Knopman views the 5 percent as “onerous,” but said there’s not much the vendor community can do. “The vendors can scream all they want, but it is really up to each vendor to see if they can negotiate with Federated. Other options are be prepared to pay or simply walk away from the business. In most cases, the vendors will pay the 5 percent. If they walk away, who else are they going to sell to?”
Markdowns, chargebacks and slotting fees have grown into a necessary part of doing business. Retailers say they need to employ such tactics to maintain their profits and keep a high level of operational efficiencies. Last year, the issue reached a boiling point following disclosures of improper markdown activity at Saks Inc.
At a seminar last month hosted by the law firm Phillips Nizer here at the Princeton Club called “Retailer/Vendor Relations: One Year After the Saks Disclosures,” Ellinger noted that, despite the lessons learned from Saks last year, “little may have changed.”

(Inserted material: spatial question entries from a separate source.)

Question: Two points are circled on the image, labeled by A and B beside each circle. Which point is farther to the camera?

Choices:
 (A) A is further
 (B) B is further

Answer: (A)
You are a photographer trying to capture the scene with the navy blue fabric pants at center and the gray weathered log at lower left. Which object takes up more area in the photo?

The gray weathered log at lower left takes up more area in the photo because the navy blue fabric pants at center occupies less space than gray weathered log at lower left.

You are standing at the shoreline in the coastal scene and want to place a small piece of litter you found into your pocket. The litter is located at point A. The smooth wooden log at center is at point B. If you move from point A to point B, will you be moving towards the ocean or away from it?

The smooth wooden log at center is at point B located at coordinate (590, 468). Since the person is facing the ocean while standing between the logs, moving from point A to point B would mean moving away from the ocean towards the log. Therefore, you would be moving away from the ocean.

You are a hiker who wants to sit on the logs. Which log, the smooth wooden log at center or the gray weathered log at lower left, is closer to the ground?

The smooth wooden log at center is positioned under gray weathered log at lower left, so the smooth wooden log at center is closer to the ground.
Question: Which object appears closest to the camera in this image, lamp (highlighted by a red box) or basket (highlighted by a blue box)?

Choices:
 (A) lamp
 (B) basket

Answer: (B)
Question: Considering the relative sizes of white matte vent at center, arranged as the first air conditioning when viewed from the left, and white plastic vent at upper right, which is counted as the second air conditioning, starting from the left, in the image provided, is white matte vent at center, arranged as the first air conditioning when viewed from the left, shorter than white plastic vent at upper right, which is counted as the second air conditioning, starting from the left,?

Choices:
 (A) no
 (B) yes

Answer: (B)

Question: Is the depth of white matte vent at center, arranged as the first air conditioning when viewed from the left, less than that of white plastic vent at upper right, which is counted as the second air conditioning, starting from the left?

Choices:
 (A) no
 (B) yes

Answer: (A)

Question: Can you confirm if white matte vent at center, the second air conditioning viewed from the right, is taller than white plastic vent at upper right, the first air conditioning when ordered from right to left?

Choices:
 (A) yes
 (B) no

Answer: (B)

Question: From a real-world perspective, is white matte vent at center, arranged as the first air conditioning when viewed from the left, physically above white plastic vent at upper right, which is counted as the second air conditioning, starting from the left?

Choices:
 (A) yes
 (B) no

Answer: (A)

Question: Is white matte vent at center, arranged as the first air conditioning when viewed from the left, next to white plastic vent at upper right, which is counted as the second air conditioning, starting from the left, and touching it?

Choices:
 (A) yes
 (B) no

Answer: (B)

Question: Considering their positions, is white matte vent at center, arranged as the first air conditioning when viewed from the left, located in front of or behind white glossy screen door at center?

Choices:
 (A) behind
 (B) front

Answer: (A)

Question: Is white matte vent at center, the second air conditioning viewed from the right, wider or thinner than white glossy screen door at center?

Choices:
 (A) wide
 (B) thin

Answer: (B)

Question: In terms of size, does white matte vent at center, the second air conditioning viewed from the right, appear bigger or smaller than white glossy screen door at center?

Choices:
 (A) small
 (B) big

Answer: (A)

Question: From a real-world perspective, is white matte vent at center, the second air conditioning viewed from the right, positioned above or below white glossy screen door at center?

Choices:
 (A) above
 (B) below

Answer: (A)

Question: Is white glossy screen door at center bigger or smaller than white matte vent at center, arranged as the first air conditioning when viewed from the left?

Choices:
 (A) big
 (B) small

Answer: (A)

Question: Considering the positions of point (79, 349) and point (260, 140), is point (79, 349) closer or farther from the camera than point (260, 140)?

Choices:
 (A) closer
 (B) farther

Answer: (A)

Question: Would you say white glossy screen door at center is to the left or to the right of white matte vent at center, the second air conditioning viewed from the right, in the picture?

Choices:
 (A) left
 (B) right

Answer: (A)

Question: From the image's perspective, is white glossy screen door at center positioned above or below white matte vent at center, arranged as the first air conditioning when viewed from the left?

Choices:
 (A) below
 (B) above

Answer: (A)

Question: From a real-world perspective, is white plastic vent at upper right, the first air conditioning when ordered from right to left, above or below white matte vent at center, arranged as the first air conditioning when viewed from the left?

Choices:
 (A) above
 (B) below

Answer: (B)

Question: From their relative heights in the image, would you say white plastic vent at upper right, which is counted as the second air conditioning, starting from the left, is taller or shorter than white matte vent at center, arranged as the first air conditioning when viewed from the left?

In March 2005, Saks Inc. said an internal investigation revealed “improper collections of vendor markdown allowances” and that the retailer would pay back, or otherwise compensate, certain unnamed vendors, in an amount to total $21.5 million. The impropriety occurred in the bridge areas of Saks Fifth Avenue. The company also said it was correcting $31.6 million in accounting errors related to leased departments in its stores. Saks added it would have to restate earnings from fiscal 1999 to the third quarter of fiscal 2004 as a result of the repayments and accounting errors on leased departments.
In August, after Saks completed its internal probe, the retailer said it will reimburse vendors for more than $48 million in improperly collected markdown allowances from 1996 to 2003. The company said the SFA division owed vendors $26 million for markdown allowances during the 1999 to 2003 fiscal years and that vendors will be paid interest at the rate of 7.25 percent annually, totaling $14 million.
The situation at Saks was thought to possibly “open a can of worms” in the industry and put more retailers and their margin and markdown money agreements on notice, and under the watchful eye of the Securities and Exchange Commission.
Several lawsuits were filed against Saks, one by Onward Kashiyama USA before the disclosure by Saks in a New York state court. Onward Kashiyama sued for more than $9 million for “substantial deductions and credits which were not allowed under the terms of the agreement,” according to court papers.
The impropriety also led to an SEC probe, as well as one by the U.S. Attorney’s Office here. Both investigations are still ongoing.
Meanwhile, many vendors banded together and, through the assistance of Phillips Nizer, formed the Vendor Coalition for Equitable Retailer Practices. Their goal is to create a “better partnership” between vendors and retailers. At the Phillips Nizer event last month, Donald Kreindler, a partner at the law firm and one who has played a key role in the formation and development of VCERP, updated the attendees with information about six position statements issued by the coalition: margin support, retailer claims, payment terms and discounts, credits for returns, bulk orders and holds on payment.
Despite a desire for change generated by the Saks disclosures, Knopman said: “I haven’t seen change in the landscape regarding either sensitivity or reduction.” He explained that the chargebacks in some cases are more pronounced, and that he’s even seen some new tweaks effected by the retailers.
“One of the problems is that retailers are seeing the Saks situation in very narrow terms. Saks involved the lack of transparencies of gross margin obligations levied against vendors. It was about how they recorded those obligations. The other retailers are looking at themselves and believe that they are transparent in their numbers. Saks had nothing to do with compliance in terms of operational deductions, so the other retailers believe that they can continue to do what they want on compliance. This is why the retail community isn’t rattled yet,” Knopman concluded.